Description of the task
Word for word, transcribe all of the records.

Source records
_____
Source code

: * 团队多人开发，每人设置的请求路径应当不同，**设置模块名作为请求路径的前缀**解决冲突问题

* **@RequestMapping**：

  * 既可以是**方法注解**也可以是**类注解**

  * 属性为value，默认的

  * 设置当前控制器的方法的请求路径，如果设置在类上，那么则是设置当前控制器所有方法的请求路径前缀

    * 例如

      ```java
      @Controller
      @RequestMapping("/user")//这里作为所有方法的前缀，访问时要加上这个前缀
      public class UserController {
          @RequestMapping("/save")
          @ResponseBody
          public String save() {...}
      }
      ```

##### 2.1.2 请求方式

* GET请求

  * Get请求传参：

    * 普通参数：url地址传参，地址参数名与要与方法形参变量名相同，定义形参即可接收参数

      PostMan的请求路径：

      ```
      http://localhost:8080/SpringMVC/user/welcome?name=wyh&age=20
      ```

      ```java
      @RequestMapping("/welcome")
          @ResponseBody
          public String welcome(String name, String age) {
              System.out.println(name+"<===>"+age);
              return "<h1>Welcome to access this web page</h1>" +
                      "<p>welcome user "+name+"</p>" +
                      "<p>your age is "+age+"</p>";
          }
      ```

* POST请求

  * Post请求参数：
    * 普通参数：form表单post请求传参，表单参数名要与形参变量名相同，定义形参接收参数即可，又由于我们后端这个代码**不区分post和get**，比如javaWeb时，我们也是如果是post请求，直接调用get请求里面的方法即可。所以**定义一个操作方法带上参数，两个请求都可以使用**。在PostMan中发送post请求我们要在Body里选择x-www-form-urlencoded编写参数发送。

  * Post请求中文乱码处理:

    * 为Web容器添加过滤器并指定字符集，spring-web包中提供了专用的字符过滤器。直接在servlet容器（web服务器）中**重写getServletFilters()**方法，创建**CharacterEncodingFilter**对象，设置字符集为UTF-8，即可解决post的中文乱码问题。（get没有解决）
_____
Response area
Source code

: * 团队多人开发，每人设置的请求路径应当不同，**设置模块名作为请求路径的前缀**解决冲突问题

* **@RequestMapping**：

  * 既可以是**方法注解**也可以是**类注解**

  * 属性为value，默认的

  * 设置当前控制器的方法的请求路径，如果设置在类上，那么则是设置当前控制器所有方法的请求路径前缀

    * 例如

      ```java
      @Controller
      @RequestMapping("/user")//这里作为所有方法的前缀，访问时要加上这个前缀
      public class UserController {
          @RequestMapping("/save")
          @ResponseBody
          public String save() {...}
      }
      ```

##### 2.1.2 请求方式

* GET请求

  * Get请求传参：

    * 普通参数：url地址传参，地址参数名与要与方法形参变量名相同，定义形参即可接收参数

      PostMan的请求路径：

      ```
      http://localhost:8080/SpringMVC/user/welcome?name=wyh&age=20
      ```

      ```java
      @RequestMapping("/welcome")
          @ResponseBody
          public String welcome(String name, String age) {
              System.out.println(name+"<===>"+age);
              return "<h1>Welcome to access this web page</h1>" +
                      "<p>welcome user "+name+"</p>" +
                      "<p>your age is "+age+"</p>";
          }
      ```

* POST请求

  * Post请求参数：
    * 普通参数：form表单post请求传参，表单参数名要与形参变量名相同，定义形参接收参数即可，又由于我们后端这个代码**不区分post和get**，比如javaWeb时，我们也是如果是post请求，直接调用get请求里面的方法即可。所以**定义一个操作方法带上参数，两个请求都可以使用**。在PostMan中发送post请求我们要在Body里选择x-www-form-urlencoded编写参数发送。

  * Post请求中文乱码处理:

    * 为Web容器添加过滤器并指定字符集，spring-web包中提供了专用的字符过滤器。直接在servlet容器（web服务器）中**重写getServletFilters()**方法，创建**CharacterEncodingFilter**对象，设置字符集为UTF-8，即可解决post的中文乱码问题。（get没有解决）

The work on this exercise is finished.